Drawing from recent scholarship on regulation, the article argues that the Election Commission of India shapes the electoral environment and behaviour through non-legal modalities of architecture, nudge and notice-based regulations.
M. Mohsin Alam Bhat, Professor, Jindal Global Law School; Executive-Director, Centre for Public Interest Law, at O.P. Jindal Global University, Sonipat, Haryana, India.
Comparative law and politics literature widely recognizes the role of election management bodies (EMBs) in securing the well-being of constitutional democracies. Scholars have noted the political desirability of both independence and accountability of these institutions. But striking balance between these two values is easier said than done.
This Article highlights the dilemma of accountability by focusing on India’s Election Commission (ECI) as a paradigmatic version of a powerful EMB. Scholars of Indian politics have long noted the institution’s widening powers – often beyond the original constitutional intent or parliamentary legislation – over the last few decades. This, they argue, has impaired its institutional accountability.

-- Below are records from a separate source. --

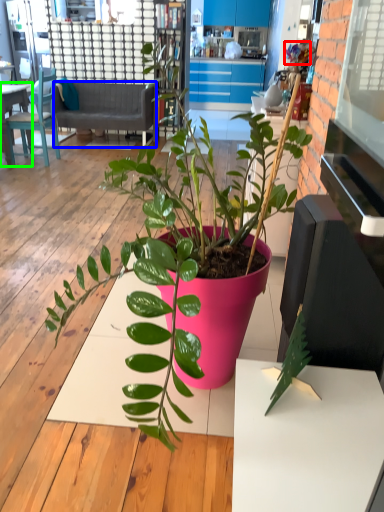
Question: Estimate the real-world distances between objects in this image. Which object is farther from flower (highlighted by a red box), studio couch (highlighted by a blue box) or desk (highlighted by a green box)?

Choices:
 (A) studio couch
 (B) desk

Answer: (B)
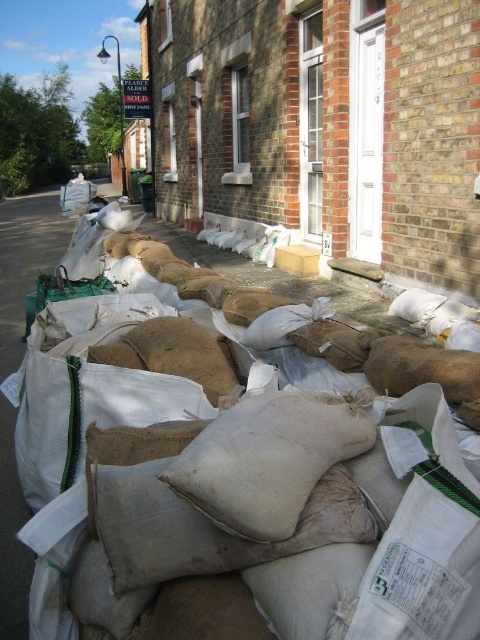
Which of these two, beige fabric pillow at center or burlap sack at center, stands shorter?

beige fabric pillow at center is shorter.

Is beige fabric pillow at center above burlap sack at center?

Incorrect, beige fabric pillow at center is not positioned above burlap sack at center.

You are a GUI agent. You are given a task and a screenshot of the screen. Output one action in this format:
    pyautogui.click(x=<x>, y=<y>)
    Task: Click on the beige fabric pillow at center
    The width and height of the screenshot is (480, 640).
    Given the screenshot: What is the action you would take?
    pyautogui.click(x=204, y=525)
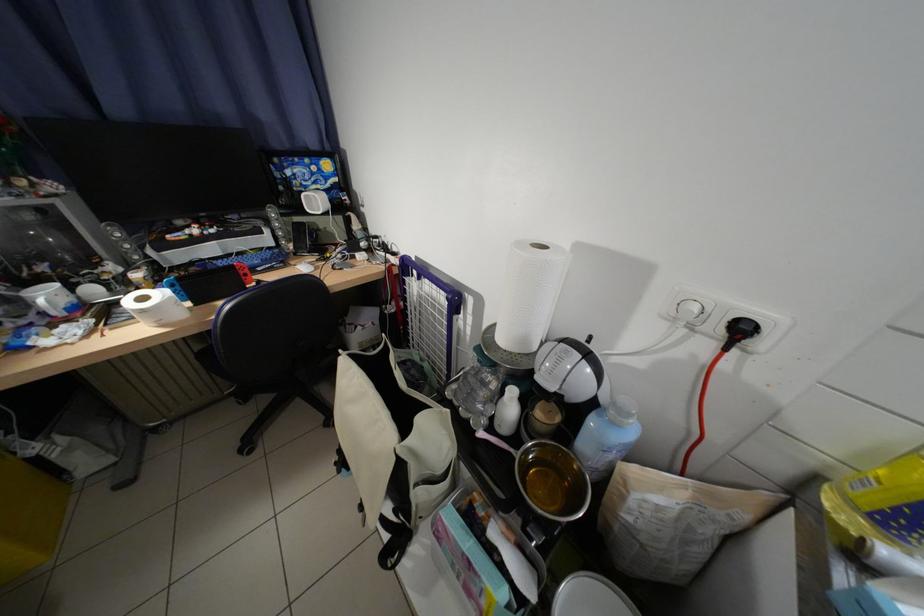
This screenshot has width=924, height=616. Describe the element at coordinates (391, 435) in the screenshot. I see `the white bag handle` at that location.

This Article adopts a fresh perspective on the ECI’s expansive functions, and the attendant concerns these raise. It argues that the ECI regulates the electoral process not through what we may ordinarily identify as the law.
The most compelling and consequential of its functions are through extra-legal modalities of regulation. Drawing from recent scholarship on regulation, the Article argues that the ECI shapes the electoral environment and behaviour through non-legal modalities of architecture, nudge and notice-based regulations.
Much like the other fields where they are deployed, these extra-legal modalities exhibit unique, and in many ways, inherent limitations with respect to transparency. It is thus this character of the ECI’s functions – rather than only their widening breadth – that poses the most significant challenge for democratic accountability.
Based on this assessment, the Article notes that for powerful EMBs like the ECI, accountability in the form of on-going operational accountability is inherently limited in compelling ways. This increases the stakes for accountability of these institutions through other means, particularly by securing their constitution, composition and tenure.